Silk Sonic is everything. Bruno Mars and Anderson .Paak weren’t just the best thing about the 63rd Annual Grammy Awards broadcast way back in March, they were the only thing actually entertaining in an altogether dire broadcast. The pair made their new Silk Sonic known that night and, last month, made good on the promise with their first album. There’s nothing groundbreaking about An Evening With Silk Sonic (Aftermath/Atlantic), there doesn’t need to be and they never said there would be. It’s a quick half hour of attitude and old school grooves that floats from the speakers (think Stylistics, Commodores, Chi-Lites) with none other than Bootsy Collins calling out through the proceedings. It’s not all throwback—lyrically they’re not trying to hide their youthful age—but the fellas, with a veritable orchestra of strings and horns, are firmly entrenched in nostalgia for music a good decade older than they are. “Smokin Out the Window” may well be the jam of the year, and should, at least make Spielberg realize how big a boat he missed by not casting them in West Side Story.

To name but Phew. The singer Hiromi Moritani, known for more than 40 years by the stage name “Phew,” has always been hard to pin down, even within the ever eccentric realms of Japanese experimental rock. She’s established close relationships with German Krautrock and industrial elders and Downtown New York players, while working with the likes of the always inventive Otomo Yoshihide and Boredoms guitarist Seiichi Yamamoto back home. A reissue of her long out-of-print recording debut with the band Aunt Sally doesn’t do much to help pin her down, but it’s good fun trying. The band’s 1979 self-titled and sole release (out Dec. 2 digitally and on vinyl via Mesh-Key) is a wonderfully perplexing mix of anything-goes punk attitude with a childlike sense of innocence and discovery. While Aunt Sally is regarded as one of Japan’s first punk bands, there’s not much that sounds punk on the album. Closer parallels might be drawn to 60’s iconoclasts Captain Beefheart and Can or the British punk-era band the Raincoats. (In recent years, in fact, Phew has been working with Raincoats co-founder Ana Da Silva.) The album is barely a half hour but it’s simple joys (including songs built around “Heart and Soul” and “Frère Jacques”) make it easy to leave on repeat play.

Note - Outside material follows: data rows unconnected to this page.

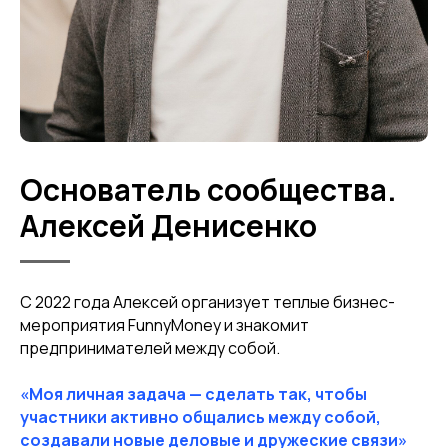
Основатель сообщества.
Алексей Денисенко
С 2022 года Алексей организует теплые бизнес-
мероприятия FunnyMoney и знакомит
предпринимателей между собой.
«Моя личная задача — сделать так, чтобы
участники активно общались между собой,
создавали новые деловые и дружеские связи»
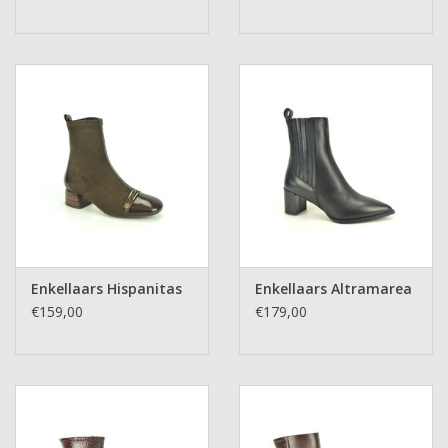
Enkellaars Hispanitas
Enkellaars Altramarea
€159,00
€179,00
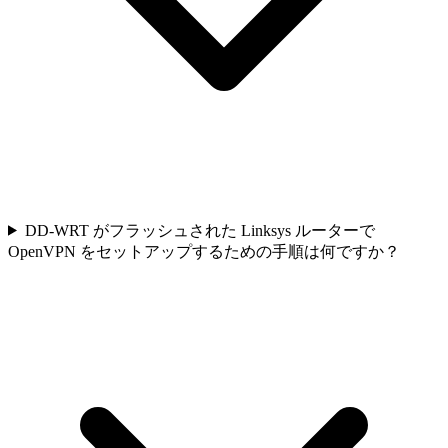
DD-WRT がフラッシュされた Linksys ルーターで
OpenVPN をセットアップするための手順は何ですか？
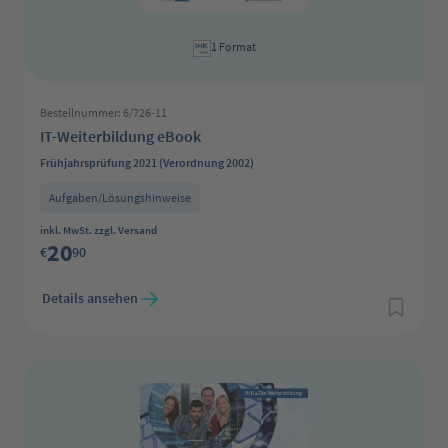
1 Format
Bestellnummer: 6/726-11
IT-Weiterbildung eBook
Frühjahrsprüfung 2021 (Verordnung 2002)
Aufgaben/Lösungshinweise
Regulärer Preis:
inkl. MwSt. zzgl. Versand
20
€
90
Details ansehen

Shilpa Ray is sick of it all. It’s been a long four years since Shilpa Ray cemented in song the glory days of Lower East Side indie rock on her Door Girl, documenting the desperation and violence of a scene she was pushing her way through. That album deserves to go down with the first records by New York Dolls and Blondie as love songs for the ugliness of the city. Recent Ray songs have been slow in coming, showing up on comps here and there or as digital singles, but taken together makes a strong suggestion that she’s as sick of society as she used to be of the scene. Her recent Bandcamp upload “Bootlickers of the Patriarchy” shows that not even the sisters get a pass in her taking of no prisoners. Hopefully there’s an album in the works. The world can’t wait much longer.

ON STAGE

Last month I wrote at length in these pages about Patti Smith, in particular about the power of her live shows. It’s something that shouldn’t be missed, and she’ll be playing her almost annual birthday concert (marking her 75th) at Brooklyn Steel on Dec. 28. But I can’t in good faith suggest going and I can’t in honesty say that I’ll be there. The emergence of the omicron variant should demonstrate to anyone who doubted as much that we’re still in the midst of a pandemic. As of press time, masks aren’t required indoors in New York state if proof of vaccination is shown at the door, but that isn’t a policy that’ll stop the spread, and there’s nothing prohibiting venues from being stricter than state guidelines. Bowery Presents venues—including Brooklyn Steel—aren’t requiring masks (also as of press time). The vaccine doesn’t keep anyone from carrying and transmitting the virus and symptoms might not show up for days after contamination, meaning anyone in a crowd could be unknowingly infected. I’ve been vaxxed and boosted and I’ll be sticking with venues where masks are required. Acting like we’re out of the woods is what’s keeping us in the woods.